The capability bounding set is a set beyond which capabilities
cannot grow.  Currently cap_bset is per-system.  It can be
manipulated through sysctl, but only init can add capabilities.
Root can remove capabilities.  By default it includes all caps
except CAP_SETPCAP.

This patch makes the bounding set per-process.  It is inherited
at fork from parent.  Noone can add elements, CAP_SYS_ADMIN is
required to remove them.  Perhaps a new capability should be
introduced to control the ability to remove capabilities, in
order to help prevent running a privileged app with enough
privs to be dangerous but not enough to be successful.

One example use of this is to start a safer container.  For
instance, until device namespaces or per-container device
whitelists are introduced, it is best to take CAP_MKNOD away
from a container.

####

PROBLEM 1: Report each line in the records below that contains the string "many", matching case exactly.

####

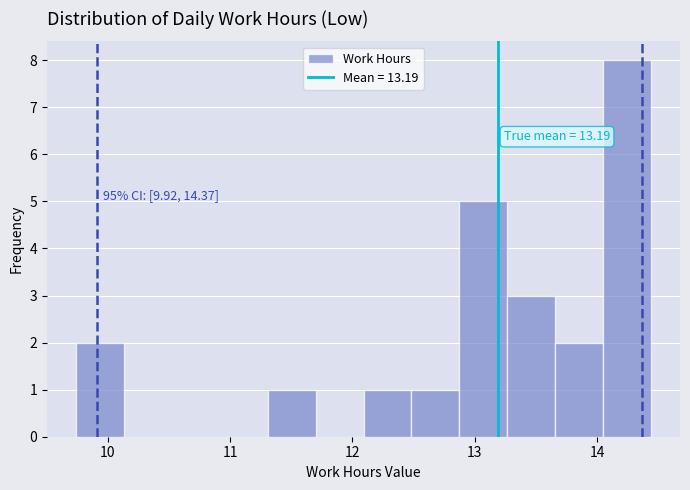

Around what value on the x-axis is the tallest bar? Give the approximate position of its centre, as read against the axis.

14.2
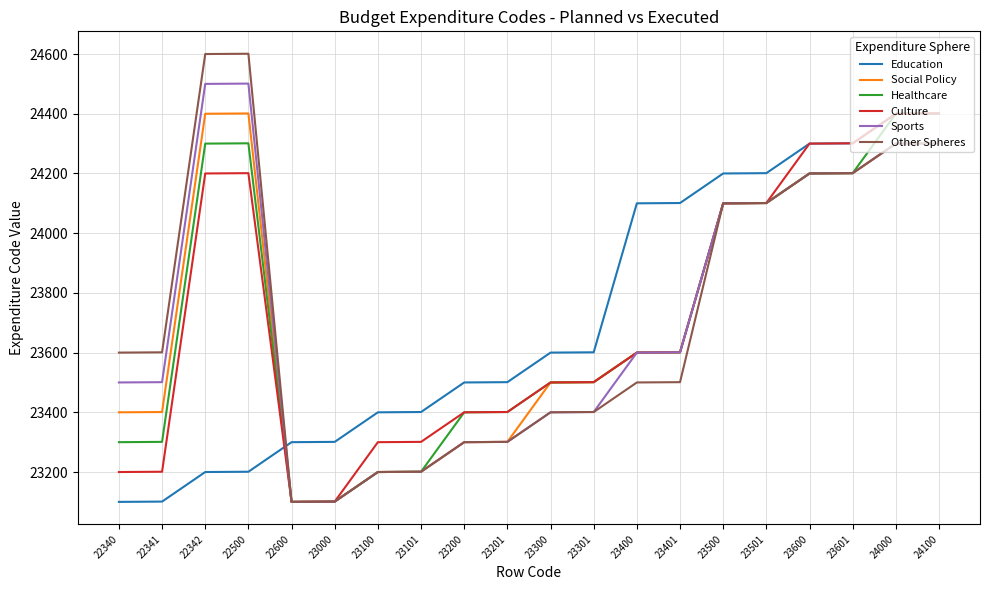

Which series changed the most between 22341 and 23000?

Other Spheres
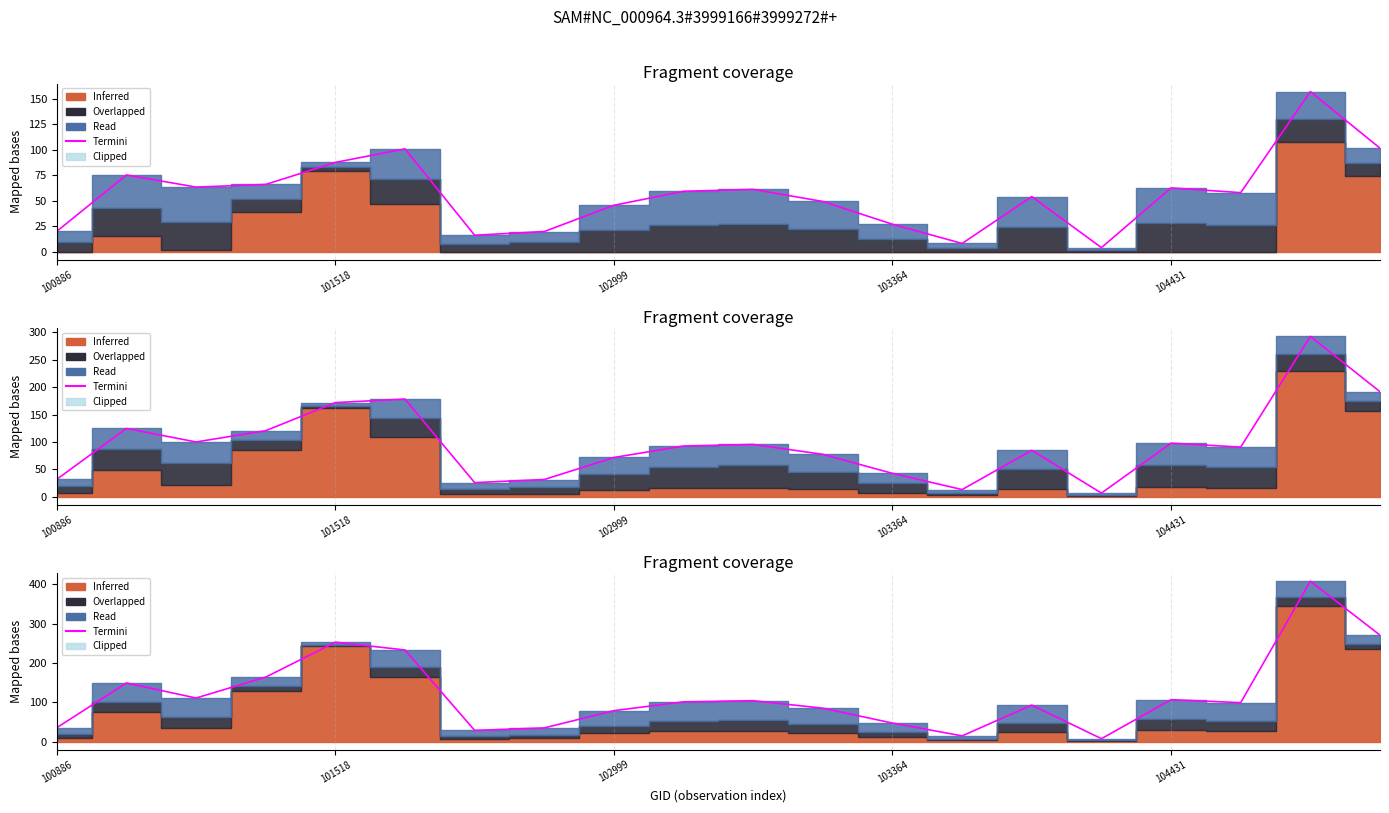

At which category does the chart reach its minimum across all series?

15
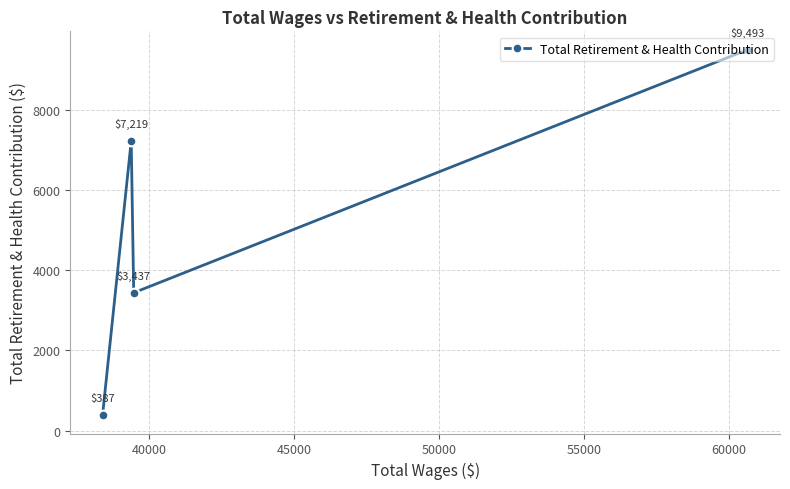

How many values are between 3437 and 9493?

3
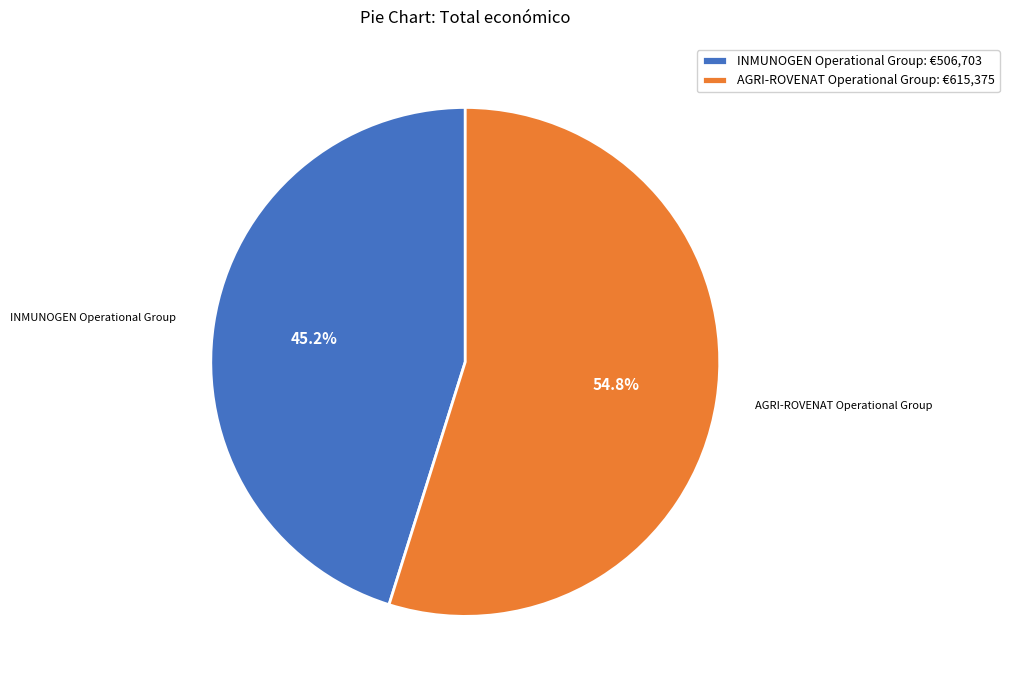

To the nearest percent, what is the combined percentage of INMUNOGEN Operational Group and AGRI-ROVENAT Operational Group?

100%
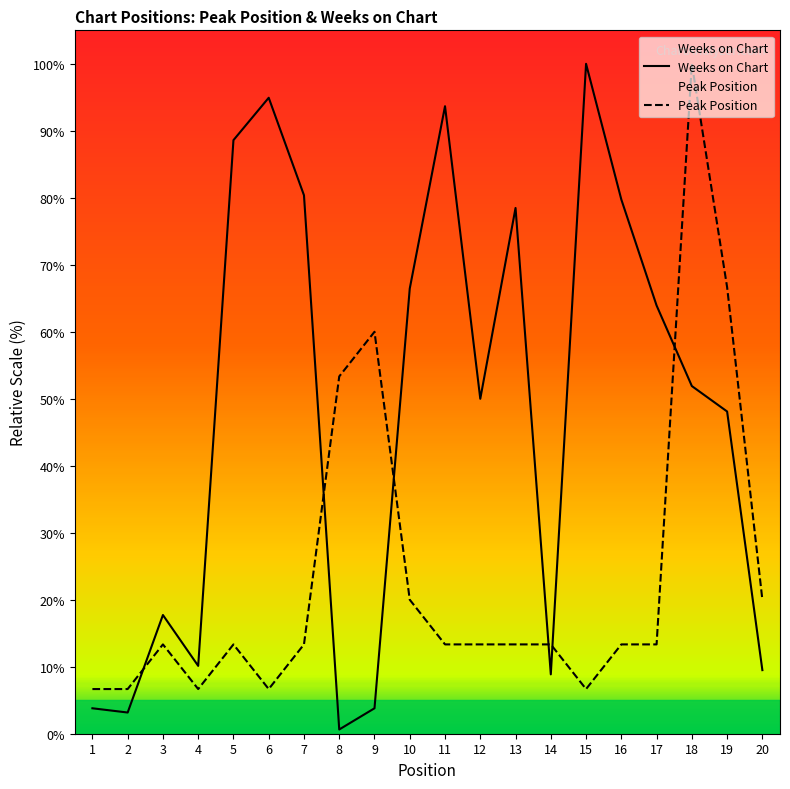

How many distinct data groups are displayed?

2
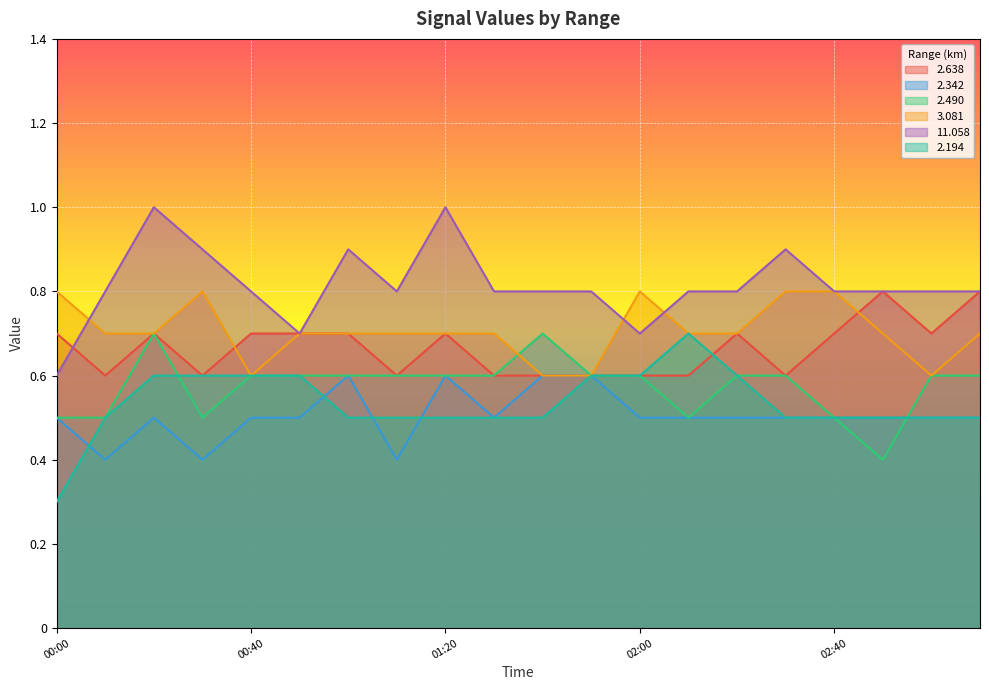

What is the difference between the maximum and second lowest values in the 3.081 series?

0.2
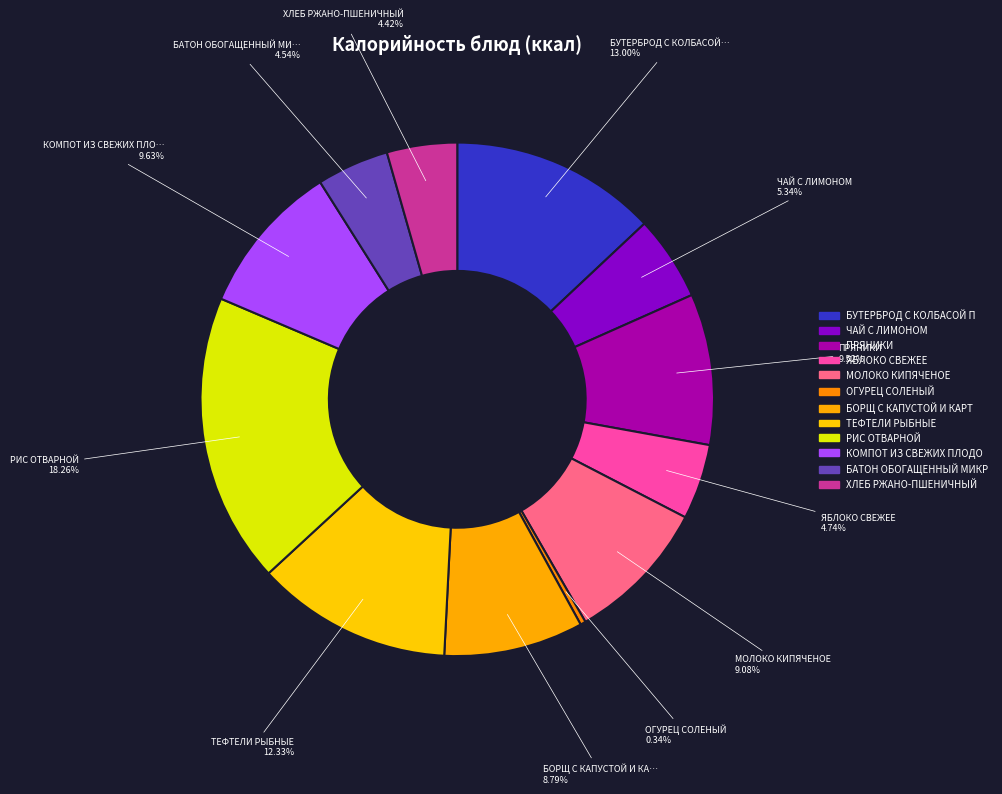

How many segments does this pie chart have?

12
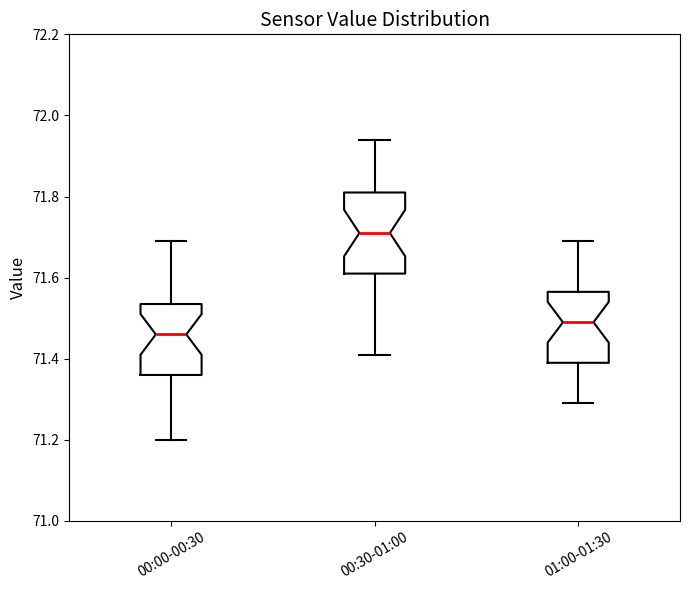

Reading left to right, transcribe this box plot: for each box, give where its median line is, the range the box spans, and where its two whiskers end, as read against the y-axis. The values are not printed on the chart, so give them approximately, as read against the axis.

00:00-00:30: median 71.46, box 71.36 to 71.54, whiskers 71.20 to 71.70
00:30-01:00: median 71.72, box 71.62 to 71.82, whiskers 71.42 to 71.94
01:00-01:30: median 71.50, box 71.40 to 71.56, whiskers 71.30 to 71.70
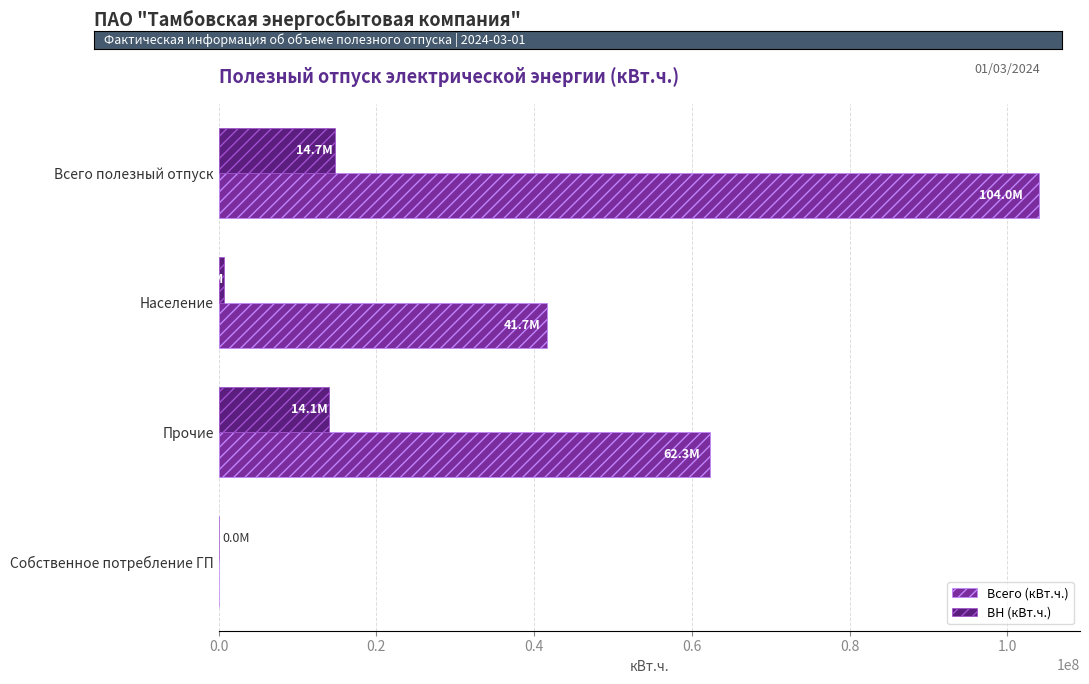

At which category is the sum across all series the highest?

Всего полезный отпуск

####

PROBLEM 2: From the patch description on capability bounding sets, set down word for word the part that opens with the words containing "This patch makes" and closes with "to be successful.".

EXERCISE SOLUTION 1:
How many values are between 3437 and 9493?
How many distinct data groups are displayed?
How many segments does this pie chart have?

EXERCISE SOLUTION 2:
This patch makes the bounding set per-process.  It is inherited
at fork from parent.  Noone can add elements, CAP_SYS_ADMIN is
required to remove them.  Perhaps a new capability should be
introduced to control the ability to remove capabilities, in
order to help prevent running a privileged app with enough
privs to be dangerous but not enough to be successful.